EXCERPTED TEXT:
━━━━━━━━
Removed User 18 Mar 2014
In reply to AndrewW:

It's bouldering, so yes you are wasting your time, go climbing instead.
 Andy Hardy 18 Mar 2014
In reply to AndrewW:

Are the problems such that it isn't possible to cheat? Add some holds work them until you get stroner, then eliminate the 'cheat holds' gradually?
 crayefish 18 Mar 2014
In reply to Removed User:

Agreed!
 jkarran 18 Mar 2014
In reply to AndrewW:

> I was wondering if there is any point in perservering in trying them. If I keep trying them, is there any likelyhood of getting stronger even though I can barely get on the opening holds, or am I probably wasting my time.

One way to find out.

I put up problems on my onetime local crag that I can't even touch these days despite climbing harder today in many ways than I was back then. Familiarity and perseverance counts for a lot.

jk
 JLS 18 Mar 2014
In reply to AndrewW:

>"I was wondering if there is any point in perservering in trying them."

Well if you can do V4 then a V6 doesn't seem such a leap. If you're persistent enough I say you *could* make that leap but it's not going to feel great for the soul. Weeks of pulling on the same starting holds while waiting for your body to become stronger isn't going to be much fun. However two year down the line you are likely to resemble Conan the Barbarian.
━━━━━━━━
GOAL OF THE EXERCISE:
Write the next part of the forum thread about bouldering strength, picking up after its last post.

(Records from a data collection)
━━━━━━━━
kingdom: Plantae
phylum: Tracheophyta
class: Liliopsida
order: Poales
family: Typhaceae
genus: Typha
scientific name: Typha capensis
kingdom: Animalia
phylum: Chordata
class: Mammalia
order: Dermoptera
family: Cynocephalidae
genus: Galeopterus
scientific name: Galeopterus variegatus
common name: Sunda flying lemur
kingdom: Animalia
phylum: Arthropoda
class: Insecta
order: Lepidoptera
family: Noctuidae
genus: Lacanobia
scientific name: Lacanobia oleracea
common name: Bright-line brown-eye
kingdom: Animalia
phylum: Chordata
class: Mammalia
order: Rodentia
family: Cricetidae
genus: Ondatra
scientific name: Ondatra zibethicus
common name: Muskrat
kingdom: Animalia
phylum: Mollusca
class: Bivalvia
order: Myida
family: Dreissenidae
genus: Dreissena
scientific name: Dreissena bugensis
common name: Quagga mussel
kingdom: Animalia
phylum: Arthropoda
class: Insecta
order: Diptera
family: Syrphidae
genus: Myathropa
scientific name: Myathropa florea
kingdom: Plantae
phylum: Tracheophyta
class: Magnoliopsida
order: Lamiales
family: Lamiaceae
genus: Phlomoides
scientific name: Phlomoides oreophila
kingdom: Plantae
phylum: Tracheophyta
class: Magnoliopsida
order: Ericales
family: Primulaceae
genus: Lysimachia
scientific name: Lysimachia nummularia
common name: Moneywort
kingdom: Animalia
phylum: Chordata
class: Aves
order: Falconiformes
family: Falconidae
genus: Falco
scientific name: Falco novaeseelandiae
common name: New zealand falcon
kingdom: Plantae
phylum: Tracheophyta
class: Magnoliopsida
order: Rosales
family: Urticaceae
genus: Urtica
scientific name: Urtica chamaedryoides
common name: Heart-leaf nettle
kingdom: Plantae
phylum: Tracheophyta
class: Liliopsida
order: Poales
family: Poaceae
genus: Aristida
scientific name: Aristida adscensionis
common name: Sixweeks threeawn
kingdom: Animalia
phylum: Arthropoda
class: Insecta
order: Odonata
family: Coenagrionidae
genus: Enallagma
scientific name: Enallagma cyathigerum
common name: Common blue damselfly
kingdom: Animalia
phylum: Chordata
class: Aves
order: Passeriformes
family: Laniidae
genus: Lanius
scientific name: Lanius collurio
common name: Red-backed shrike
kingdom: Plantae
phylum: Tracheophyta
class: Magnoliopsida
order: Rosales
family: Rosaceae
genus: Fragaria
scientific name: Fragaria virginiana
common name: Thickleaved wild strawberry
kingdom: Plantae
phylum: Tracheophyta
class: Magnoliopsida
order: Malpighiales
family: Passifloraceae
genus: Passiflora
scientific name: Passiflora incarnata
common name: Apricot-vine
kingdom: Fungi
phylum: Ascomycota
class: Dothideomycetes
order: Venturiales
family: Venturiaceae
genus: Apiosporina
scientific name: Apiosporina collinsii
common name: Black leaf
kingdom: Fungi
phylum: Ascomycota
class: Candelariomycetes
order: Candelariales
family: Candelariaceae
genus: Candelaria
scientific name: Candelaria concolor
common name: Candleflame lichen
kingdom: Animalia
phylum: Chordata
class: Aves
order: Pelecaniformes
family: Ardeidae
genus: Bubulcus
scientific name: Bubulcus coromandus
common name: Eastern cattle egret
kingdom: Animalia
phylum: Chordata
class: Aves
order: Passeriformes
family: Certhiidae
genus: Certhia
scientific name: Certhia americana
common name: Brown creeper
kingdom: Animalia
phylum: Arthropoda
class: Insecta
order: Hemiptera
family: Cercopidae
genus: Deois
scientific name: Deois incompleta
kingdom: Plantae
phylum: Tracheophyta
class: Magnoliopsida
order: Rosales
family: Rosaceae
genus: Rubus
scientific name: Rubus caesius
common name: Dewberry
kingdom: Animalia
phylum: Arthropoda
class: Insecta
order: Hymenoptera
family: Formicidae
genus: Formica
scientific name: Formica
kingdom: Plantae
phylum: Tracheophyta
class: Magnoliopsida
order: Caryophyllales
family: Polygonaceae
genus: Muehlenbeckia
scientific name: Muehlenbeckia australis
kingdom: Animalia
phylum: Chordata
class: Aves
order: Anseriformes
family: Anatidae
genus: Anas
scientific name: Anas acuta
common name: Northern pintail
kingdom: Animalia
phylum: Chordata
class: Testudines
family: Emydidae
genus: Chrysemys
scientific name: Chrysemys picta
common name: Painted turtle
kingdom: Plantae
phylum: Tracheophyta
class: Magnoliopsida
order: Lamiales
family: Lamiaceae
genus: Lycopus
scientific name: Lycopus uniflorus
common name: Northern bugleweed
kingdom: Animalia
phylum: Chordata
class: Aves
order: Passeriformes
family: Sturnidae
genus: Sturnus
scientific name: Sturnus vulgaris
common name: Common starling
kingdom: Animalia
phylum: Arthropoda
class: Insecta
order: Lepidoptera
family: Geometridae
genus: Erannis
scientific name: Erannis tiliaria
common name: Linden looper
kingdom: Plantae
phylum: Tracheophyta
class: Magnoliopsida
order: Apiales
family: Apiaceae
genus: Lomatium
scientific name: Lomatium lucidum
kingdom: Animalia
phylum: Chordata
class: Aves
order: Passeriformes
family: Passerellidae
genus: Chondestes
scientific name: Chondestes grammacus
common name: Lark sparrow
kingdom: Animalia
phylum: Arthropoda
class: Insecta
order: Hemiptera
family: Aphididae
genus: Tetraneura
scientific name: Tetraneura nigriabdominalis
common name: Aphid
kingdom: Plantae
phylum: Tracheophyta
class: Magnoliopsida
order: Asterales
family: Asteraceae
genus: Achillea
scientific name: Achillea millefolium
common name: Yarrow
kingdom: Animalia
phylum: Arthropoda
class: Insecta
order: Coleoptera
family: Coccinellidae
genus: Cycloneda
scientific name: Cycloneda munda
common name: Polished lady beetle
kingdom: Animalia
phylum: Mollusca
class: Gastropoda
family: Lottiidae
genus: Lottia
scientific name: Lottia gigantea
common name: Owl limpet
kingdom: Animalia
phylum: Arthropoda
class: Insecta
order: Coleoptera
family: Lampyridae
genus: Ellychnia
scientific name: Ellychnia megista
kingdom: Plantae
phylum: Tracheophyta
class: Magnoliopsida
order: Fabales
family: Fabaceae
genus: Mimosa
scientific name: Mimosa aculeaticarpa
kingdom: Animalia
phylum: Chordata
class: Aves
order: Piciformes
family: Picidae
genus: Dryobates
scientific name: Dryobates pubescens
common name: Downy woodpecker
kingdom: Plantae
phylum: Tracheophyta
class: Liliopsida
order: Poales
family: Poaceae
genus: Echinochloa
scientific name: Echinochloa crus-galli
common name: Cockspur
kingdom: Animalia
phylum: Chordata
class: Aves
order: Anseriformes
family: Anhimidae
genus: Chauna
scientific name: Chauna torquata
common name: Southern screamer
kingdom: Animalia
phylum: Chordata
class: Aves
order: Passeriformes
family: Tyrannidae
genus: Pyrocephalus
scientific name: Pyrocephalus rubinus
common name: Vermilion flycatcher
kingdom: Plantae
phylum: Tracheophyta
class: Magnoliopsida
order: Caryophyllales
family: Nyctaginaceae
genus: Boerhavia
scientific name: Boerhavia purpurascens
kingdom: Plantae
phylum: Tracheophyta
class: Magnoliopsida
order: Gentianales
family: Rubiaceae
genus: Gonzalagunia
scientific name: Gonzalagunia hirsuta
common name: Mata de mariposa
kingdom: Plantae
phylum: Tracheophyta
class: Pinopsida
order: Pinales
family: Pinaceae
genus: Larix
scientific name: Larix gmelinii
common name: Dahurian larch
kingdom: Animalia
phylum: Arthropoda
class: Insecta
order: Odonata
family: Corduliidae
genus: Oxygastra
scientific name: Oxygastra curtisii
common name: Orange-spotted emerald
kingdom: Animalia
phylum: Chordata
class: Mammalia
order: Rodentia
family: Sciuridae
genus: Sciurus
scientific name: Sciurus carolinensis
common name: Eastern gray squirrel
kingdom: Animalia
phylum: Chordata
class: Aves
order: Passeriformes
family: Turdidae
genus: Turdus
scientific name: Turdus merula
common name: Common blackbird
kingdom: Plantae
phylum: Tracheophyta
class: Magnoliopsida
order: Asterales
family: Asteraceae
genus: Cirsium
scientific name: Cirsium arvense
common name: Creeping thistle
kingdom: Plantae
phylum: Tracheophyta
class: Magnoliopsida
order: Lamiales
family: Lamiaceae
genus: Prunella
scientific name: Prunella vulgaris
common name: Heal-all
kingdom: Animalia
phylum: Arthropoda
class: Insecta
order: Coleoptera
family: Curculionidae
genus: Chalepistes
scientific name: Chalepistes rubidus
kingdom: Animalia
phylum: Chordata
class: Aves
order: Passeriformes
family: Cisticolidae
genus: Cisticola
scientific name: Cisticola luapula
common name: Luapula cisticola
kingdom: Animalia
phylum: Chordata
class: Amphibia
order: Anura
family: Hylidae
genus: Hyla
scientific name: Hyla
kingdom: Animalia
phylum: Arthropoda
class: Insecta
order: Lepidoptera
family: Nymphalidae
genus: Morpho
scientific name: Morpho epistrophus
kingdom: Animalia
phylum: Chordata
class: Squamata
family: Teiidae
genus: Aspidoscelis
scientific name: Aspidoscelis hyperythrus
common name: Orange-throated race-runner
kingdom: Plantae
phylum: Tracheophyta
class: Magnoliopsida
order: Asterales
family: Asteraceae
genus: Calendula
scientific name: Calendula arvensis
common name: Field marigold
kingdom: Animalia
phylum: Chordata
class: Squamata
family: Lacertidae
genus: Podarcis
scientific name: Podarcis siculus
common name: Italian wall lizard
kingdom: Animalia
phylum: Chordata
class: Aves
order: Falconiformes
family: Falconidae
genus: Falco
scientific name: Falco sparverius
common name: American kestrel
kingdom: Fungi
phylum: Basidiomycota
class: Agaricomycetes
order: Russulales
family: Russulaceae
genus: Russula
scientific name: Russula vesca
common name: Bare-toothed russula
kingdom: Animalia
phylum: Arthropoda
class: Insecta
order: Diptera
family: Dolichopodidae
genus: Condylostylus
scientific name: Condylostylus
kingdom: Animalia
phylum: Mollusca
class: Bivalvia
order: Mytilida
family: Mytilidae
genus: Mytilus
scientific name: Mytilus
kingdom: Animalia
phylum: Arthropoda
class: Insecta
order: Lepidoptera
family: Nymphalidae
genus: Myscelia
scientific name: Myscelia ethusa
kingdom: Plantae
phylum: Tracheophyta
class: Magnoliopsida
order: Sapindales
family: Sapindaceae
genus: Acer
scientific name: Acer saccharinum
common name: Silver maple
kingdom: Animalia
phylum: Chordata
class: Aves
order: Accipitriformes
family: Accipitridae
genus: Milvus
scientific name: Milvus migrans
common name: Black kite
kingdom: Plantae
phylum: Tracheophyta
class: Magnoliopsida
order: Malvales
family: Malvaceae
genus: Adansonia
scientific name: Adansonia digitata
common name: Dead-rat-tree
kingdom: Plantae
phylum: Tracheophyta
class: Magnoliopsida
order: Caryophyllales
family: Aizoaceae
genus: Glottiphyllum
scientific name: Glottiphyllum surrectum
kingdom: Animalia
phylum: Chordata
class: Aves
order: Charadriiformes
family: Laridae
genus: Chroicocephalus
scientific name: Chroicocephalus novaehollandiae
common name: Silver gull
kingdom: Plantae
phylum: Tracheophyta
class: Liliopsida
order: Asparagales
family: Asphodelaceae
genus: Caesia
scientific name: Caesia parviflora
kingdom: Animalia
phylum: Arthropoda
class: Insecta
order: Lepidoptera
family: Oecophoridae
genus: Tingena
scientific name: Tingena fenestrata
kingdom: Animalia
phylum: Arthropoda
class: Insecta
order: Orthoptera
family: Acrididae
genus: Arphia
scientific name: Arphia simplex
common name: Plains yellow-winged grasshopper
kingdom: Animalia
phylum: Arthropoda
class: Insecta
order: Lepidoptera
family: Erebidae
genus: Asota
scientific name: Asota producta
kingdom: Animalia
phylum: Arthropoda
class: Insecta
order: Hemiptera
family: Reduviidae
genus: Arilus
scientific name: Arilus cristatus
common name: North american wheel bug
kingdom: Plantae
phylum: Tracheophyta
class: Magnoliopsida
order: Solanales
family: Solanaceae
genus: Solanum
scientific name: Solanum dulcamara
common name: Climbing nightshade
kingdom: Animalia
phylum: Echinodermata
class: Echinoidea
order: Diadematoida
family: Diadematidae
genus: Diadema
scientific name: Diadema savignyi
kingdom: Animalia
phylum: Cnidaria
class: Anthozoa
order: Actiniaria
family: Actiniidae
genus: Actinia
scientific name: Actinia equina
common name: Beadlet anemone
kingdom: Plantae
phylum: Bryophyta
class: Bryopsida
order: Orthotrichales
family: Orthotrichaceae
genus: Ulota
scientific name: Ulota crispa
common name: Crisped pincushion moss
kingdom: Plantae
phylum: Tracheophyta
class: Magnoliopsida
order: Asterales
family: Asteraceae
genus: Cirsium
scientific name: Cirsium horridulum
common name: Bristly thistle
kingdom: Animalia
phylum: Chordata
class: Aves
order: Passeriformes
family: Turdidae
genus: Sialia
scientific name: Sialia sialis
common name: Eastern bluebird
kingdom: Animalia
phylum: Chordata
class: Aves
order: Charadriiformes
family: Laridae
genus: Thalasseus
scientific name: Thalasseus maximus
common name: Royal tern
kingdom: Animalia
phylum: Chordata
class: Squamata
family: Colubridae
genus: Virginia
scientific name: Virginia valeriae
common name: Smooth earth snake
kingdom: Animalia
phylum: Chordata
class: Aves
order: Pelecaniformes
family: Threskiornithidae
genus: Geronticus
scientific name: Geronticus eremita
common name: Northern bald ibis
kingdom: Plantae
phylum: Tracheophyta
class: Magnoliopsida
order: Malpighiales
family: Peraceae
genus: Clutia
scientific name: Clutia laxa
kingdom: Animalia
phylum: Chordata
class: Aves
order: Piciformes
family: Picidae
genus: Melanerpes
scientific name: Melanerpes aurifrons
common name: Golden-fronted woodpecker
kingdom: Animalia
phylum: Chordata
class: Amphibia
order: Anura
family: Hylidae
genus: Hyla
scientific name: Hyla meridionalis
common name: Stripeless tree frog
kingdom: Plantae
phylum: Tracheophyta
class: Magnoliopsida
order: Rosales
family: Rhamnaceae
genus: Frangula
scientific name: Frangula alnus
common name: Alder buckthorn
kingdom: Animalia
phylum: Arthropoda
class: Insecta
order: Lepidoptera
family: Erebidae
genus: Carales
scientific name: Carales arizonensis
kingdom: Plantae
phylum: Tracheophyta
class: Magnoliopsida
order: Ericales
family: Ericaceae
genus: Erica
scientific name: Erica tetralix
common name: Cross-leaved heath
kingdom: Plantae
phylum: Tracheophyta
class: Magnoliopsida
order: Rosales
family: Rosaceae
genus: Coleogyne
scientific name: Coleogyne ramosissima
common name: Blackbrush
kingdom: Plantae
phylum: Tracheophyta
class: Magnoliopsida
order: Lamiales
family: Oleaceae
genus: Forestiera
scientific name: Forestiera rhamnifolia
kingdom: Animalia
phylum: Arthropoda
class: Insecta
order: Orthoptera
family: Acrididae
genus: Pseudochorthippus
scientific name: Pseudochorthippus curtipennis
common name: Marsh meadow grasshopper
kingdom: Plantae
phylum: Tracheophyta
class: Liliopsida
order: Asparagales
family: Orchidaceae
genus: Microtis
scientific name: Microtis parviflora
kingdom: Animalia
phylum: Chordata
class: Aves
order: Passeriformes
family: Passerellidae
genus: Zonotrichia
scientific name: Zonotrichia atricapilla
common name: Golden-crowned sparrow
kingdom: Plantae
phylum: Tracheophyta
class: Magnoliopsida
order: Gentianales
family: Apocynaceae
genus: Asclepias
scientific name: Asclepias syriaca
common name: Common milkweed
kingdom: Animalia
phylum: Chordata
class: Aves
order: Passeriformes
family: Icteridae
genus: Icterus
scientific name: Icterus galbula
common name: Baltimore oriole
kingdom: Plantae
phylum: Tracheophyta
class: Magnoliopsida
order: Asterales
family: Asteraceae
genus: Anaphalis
━━━━━━━━
IN RESPONSE:
Andy Gamisou 18 Mar 2014
In reply to JLS:

> >"I was wondering if there is any point in perservering in trying them."

> However two year down the line you are likely to resemble Conan the Barbarian.

I probably resemble Conan the Librarian at the moment, so reckon that this would be a definite improvement.

 Alex1 18 Mar 2014
In reply to AndrewW:

Yes you will be wasting your time if you can't really do any of the moves. Go and get stronger elsewhere and then come back. Once you can start doing individual moves and trying links then trying things at your limit becomes productive (although not always successful). Make sure you're not kidding yourself and wasting climbing time - there's moves which will go if worked over a session and moves which you're never going to hold without improving finger strength etc. As stated earlier familiarity does make a huge difference with the difficulty of moves but you have to be able to do the move in the first place.

The comment about there not being a great difference between V4 and V6 is a bit silly - far fewer people can climb V6 compared to V4 and unless you're naturally talented it requires a lot of work. However most people could climb V6 if they are willing to put the work in.
 3 Names 18 Mar 2014
In reply to Alex1:

Explain Naturally talented?
Andy Gamisou 18 Mar 2014
In reply to Alex1:

Cheers - kind of what I thought. The problems may well be somwhat harder than v6 anyway. This is simply my minimum estimate.
 Alex1 19 Mar 2014
In reply to 3 Names:
> (In reply to Alex1)
>
> Explain Naturally talented?

Some people will climb V6 fairly easily a short time after taking up climbing. Most won't and most people who do will have taken several years to get there and done a reasonable amount of training.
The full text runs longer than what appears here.